Vague and aggressive posts on social media that can only be directed to each other.

Ventilation without using their names.

It’s good to be frustrated with each other, but if you can’t be direct with each other, it’s time to re-evaluate your relationship.

Use of drugs

If you are in a relationship and he is not stable, but the only thing that brings you stability is when you get involved with drugs. there is a problem that you need to step back and reevaluate the terms of such relationships.

They cannot be themselves

When you can be yourself, but you tend to hide your behavior and character in your relationship, there is a problem.

This means that the two of you cannot be alone while you are together and it results in an unbalanced couple, where one (or both) ends up unhappy in the long run.

It is tiring to act like someone you are not.

Laughter

When you can make each other laugh, it’s also a problem that needs serious evaluation. –FraggleOnFire

The next one is really important.

Not popular with friends and family

Not knowing anyone from the couple’s family and friends. it is also a big problem. because this relationship could be built on the basis of deception

I know someone who broke up their relationship just because the guy was always making excuses to come see her dad, at least.

But I know him and he just disregarded and kicked me out

Core Values

A good relationship is based on the main value that is shared by a common value.

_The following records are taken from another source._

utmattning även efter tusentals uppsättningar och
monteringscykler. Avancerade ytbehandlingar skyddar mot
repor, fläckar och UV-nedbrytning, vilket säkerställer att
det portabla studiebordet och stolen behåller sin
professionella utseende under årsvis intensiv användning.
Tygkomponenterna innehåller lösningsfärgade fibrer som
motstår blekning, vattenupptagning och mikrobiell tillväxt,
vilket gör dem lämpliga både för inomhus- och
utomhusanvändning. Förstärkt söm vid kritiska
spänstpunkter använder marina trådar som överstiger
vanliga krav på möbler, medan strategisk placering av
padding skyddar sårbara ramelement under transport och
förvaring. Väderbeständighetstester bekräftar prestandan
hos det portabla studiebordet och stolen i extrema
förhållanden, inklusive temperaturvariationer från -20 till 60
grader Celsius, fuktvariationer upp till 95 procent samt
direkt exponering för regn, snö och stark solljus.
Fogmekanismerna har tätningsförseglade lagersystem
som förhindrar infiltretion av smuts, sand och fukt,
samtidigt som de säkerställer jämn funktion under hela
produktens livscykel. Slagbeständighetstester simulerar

When they don’t share core values. It’s good to like different foods, entertainment, and activities, but if you don’t share important things like beliefs, morals, life/family goals, these are big things that can become points of contention.

An argument or discussion does not always change these things either.

Shared Facebook account / social media account

Whenever I see a couple having a shared account on Facebook / other social media, all with the goal of privacy.

Generally, it looks like someone has cheated and therefore doesn’t completely trust their partner, or someone wears the pants at all, and the other is an easy task. And once you consider that, you can.

Children

When one wants children and the other does not, this case has been the cause of many problems in most homes where the woman is primarily a career or a significant public figure.

Great expectations

When a partner sets high expectations and strange terms, he expects the other to change and postpone them. The relationship would be a dictatorship.

The next one may not seem obvious at first.

They hide from each other

When one (or both) is constantly hiding shit from the other. All this “if my girlfriend/boyfriend calls, I’m not here!” Or anything like that.

I dated a guy for a while who was very drunk and tried to hide from me as much as I could.

I found out, after we broke up with some friends, that they occasionally met him in bars and he always asked me not to be told they saw him drinking.

No equal effort

When they don’t want to put an equal effort into the relationship. I have some ex-friends who are a husband and wife, but the two will be together forever because they both make so little effort to be together.

They are like roommates who f*ck every 60 days. – CraptainHammer

They only have sex in common

I was talking to a new couple, and the girl was telling me how they don’t like the same things.

At each meeting, one sacrificed himself for the other to do something he liked. At some point in the conversation, I made a joke about sex, and she said, “Oh yes, there is something we both like!”

Sex is good, but don’t let it be your only hobby in common. –Machiavelli

Always complaining

Whenever you meet him, he/she is complaining about the spouse.

Seriously, I have seen people having children together, but they never have anything good to say about each other when the other is not around. –CouldBeAPygmy

They are afraid to be alone

They only stay together for fear of being alone.

Sooner be alone and happy than with someone and unhappy.